The first to put forward this hypothesis was Eduard Rüppel, a researcher from Frankfurt who discovered the Nubian cat on the west bank of the Nile in the middle of the last century and made a scientific description of it. Later, scientists found out that not only in Egypt, but also in Nubia, Mesopotamia, Arabia and other places, subspecies of the Nubian cat were found, and domestication could also occur there.

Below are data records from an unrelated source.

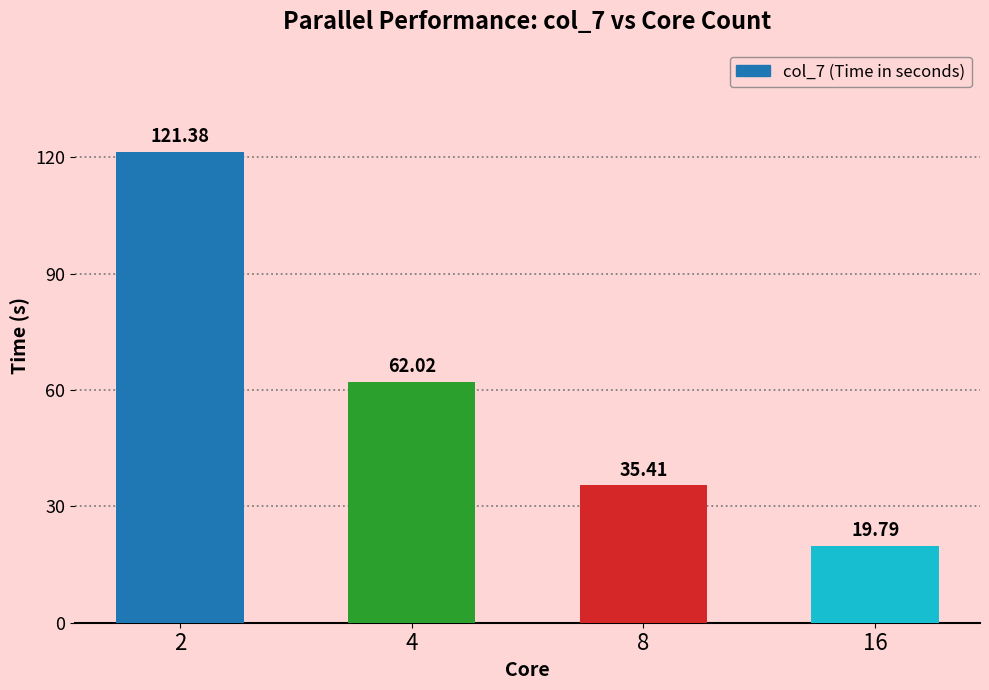

Reading left to right, list all the values displayed in this chart.

121.4	62.0	35.4	19.8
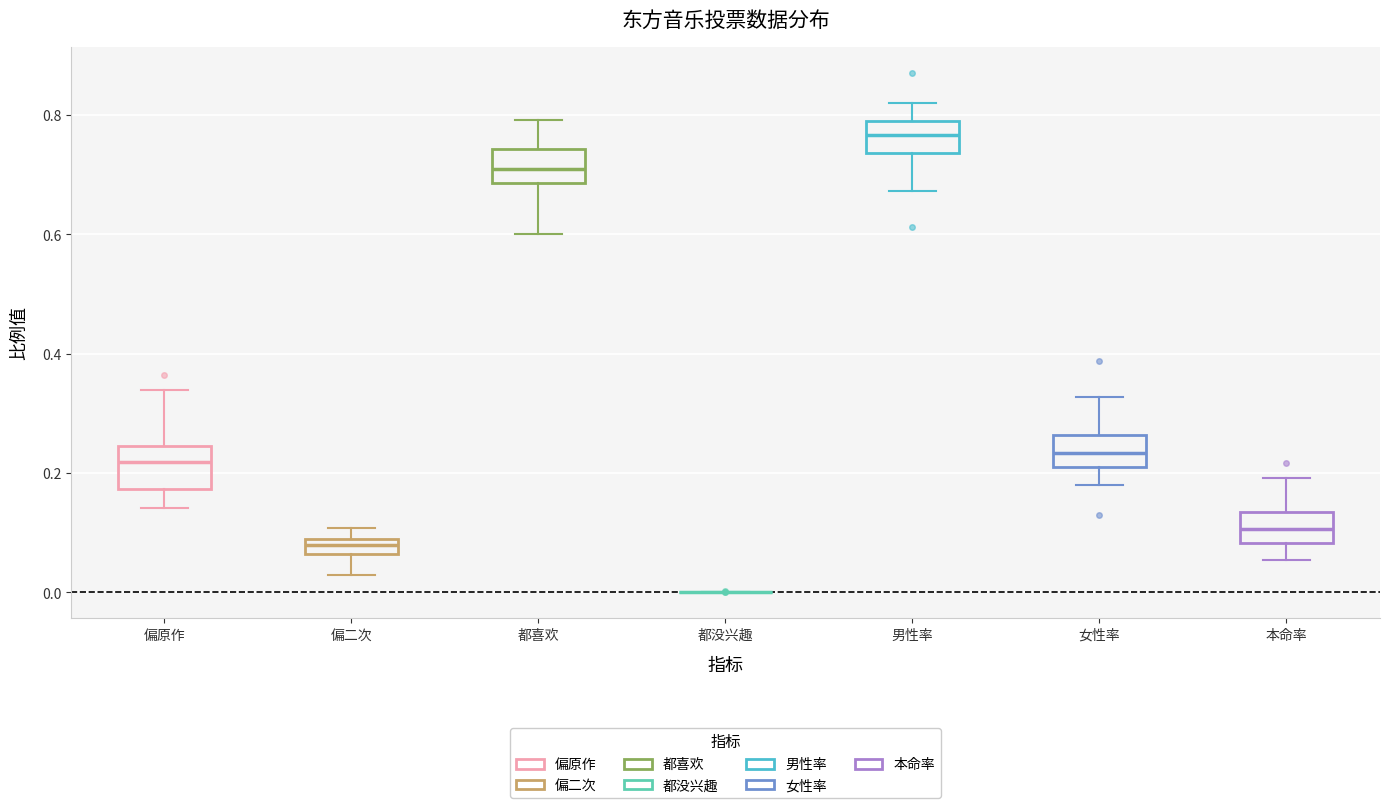

Where is the lower edge of the box for 都喜欢 on the y-axis? The values are not printed on the chart, so give them approximately, as read against the axis.

0.68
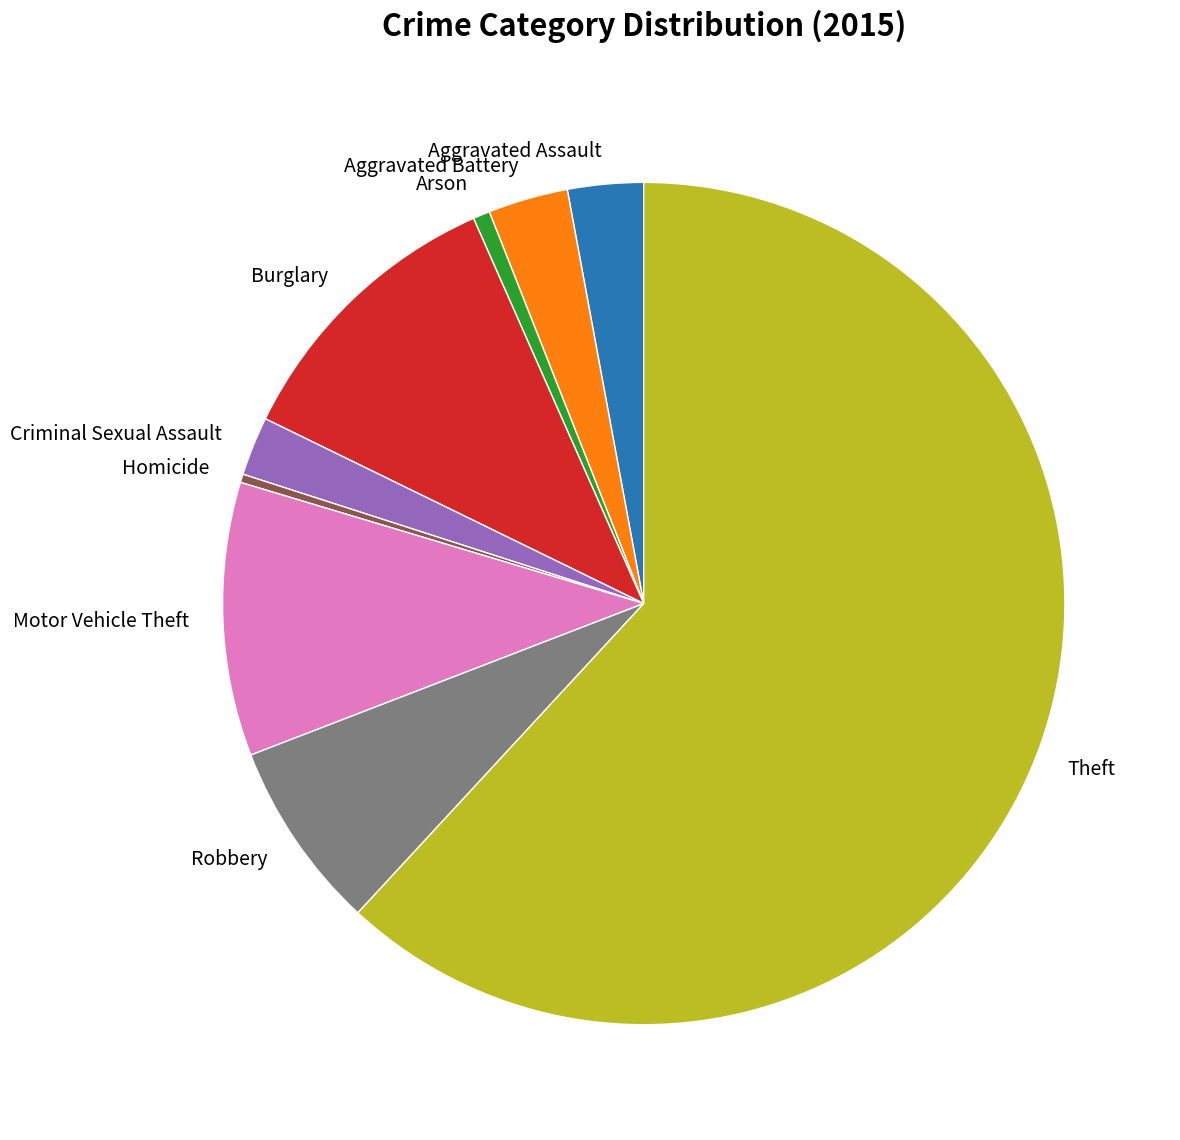

Which has a higher value, Robbery or Aggravated Battery?

Robbery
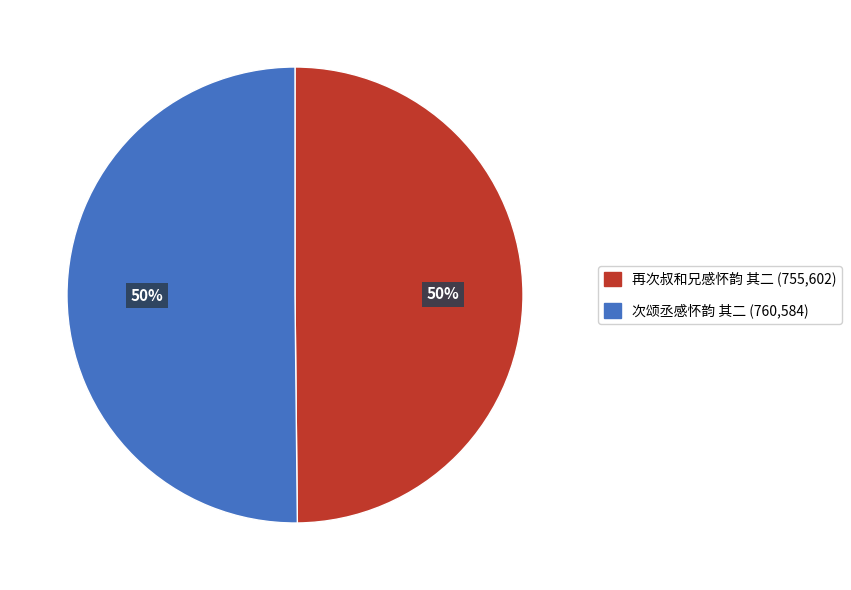

Approximately how many times larger is the value at 次颂丞感怀韵 其二 compared to 再次叔和兄感怀韵 其二?

1.0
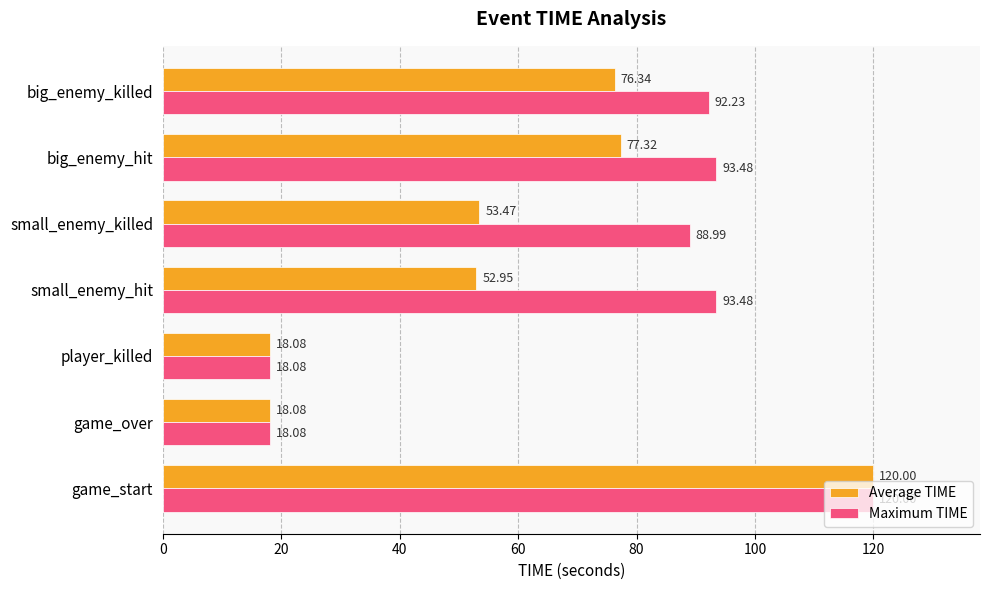

Between small_enemy_hit and big_enemy_hit, which series saw the biggest shift?

Average TIME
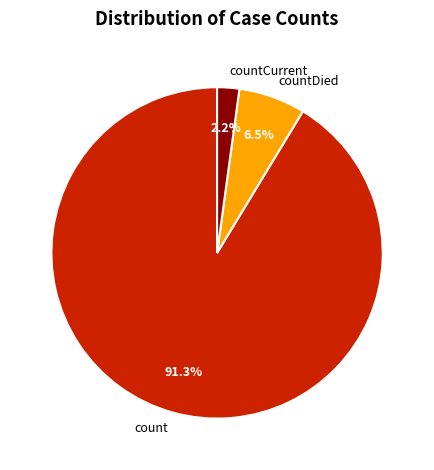

True or false: countCurrent accounts for 16% of the total.

False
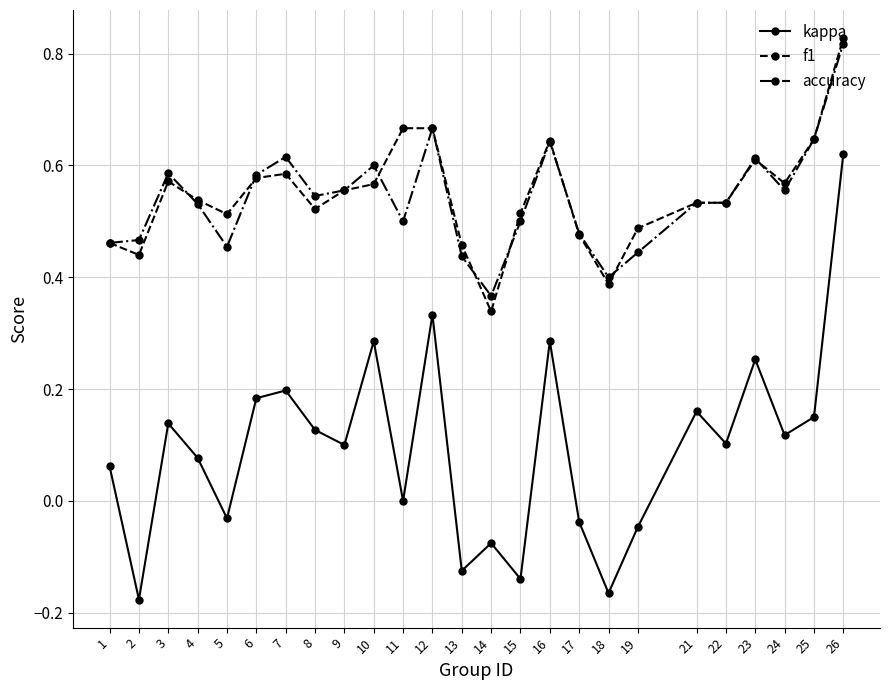

How many lines are shown in the chart?

3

But this is about the ancestors of short-haired cats.And the long-haired? Their origin has not been fully clarified. Perhaps it was the result of mixing the steppe cat with the Caucasian subspecies of the wild European. Among the possible ancestors, they are called Pallas' cat, and in recent years, a hypothesis has been born that long-haired cats descend from the sand cat, a Central Asian relative of the sand cat that lives in the desert regions of North Africa. This hypothesis is supported by at least such a sign as the preserved dense wool on the inner side of the paws of Persian long-haired cats, which saves a wild dune cat from burns when walking on hot sand. And here is another argument in favor of such a relationship: the area of distribution of the sand cat is northeastern Iran, that is, the area that was called Khorasan in the old days.It was here at the beginning of the 17th century that the Italian traveler Pietro della Valle discovered tamed cats of amazing beauty among local residents. They featured silky blue-gray fur and a fluffy tail. However, whether it was the first Persian cats (they are also called Angora) is not known for certain.
Let's interrupt for a while the search for Murka's ancestors and take a look at the Persian domestic cat. It is not particularly necessary to present her: all over the world a pampered animal is called a princess. They say that it is capricious, fastidious and suspicious. One thing is true - this cat is really capricious, but such weakness can be explained by its appearance - it has to take too much time to do the toilet … But otherwise, the most ordinary cat. In ancient times, when she was just entering the dwellings of the Persians, cats ran across the steppes and forests, not caring at all about lush wool. Unlike the Egyptians, who deified their long-legged, proud and smooth-haired favorites, the Persians did not spoil their new companions, leaving them the right to take care of their appearance.
At the end of the 19th century, Europe first met blue "Persians". They conquered the spoiled ladies of the world with small ears, short legs and an appearance reminiscent of Pekingese dogs. After endless crossbreeding, many color variations of Persian cats appeared. Experts recognize thirteen main ones today. The most valuable are solid colors, such as shades of blue with orange or copper eyes. They are followed by cream and smoky.
With the exception of lions, all representatives of the feline tribe are loners. Maybe this was one of the reasons that the cat " wandered " to the person and stayed in his house? But she was one of the last to come. She was overtaken by a dog, a sheep and other gradually becoming pets.
The murals in the tomb of Saqqar in Memphis (2500 BC) depict a cat very similar to the Nubian. The collar on it indicates that the animal was already in the power of man. But remember - in those distant times, tigers, and lions, and cheetahs lived on a leash at the courts of rulers, so the collar is not yet proof that a wild cat was domesticated at that time. The rich often kept predators at home to show the poor people their power and strength.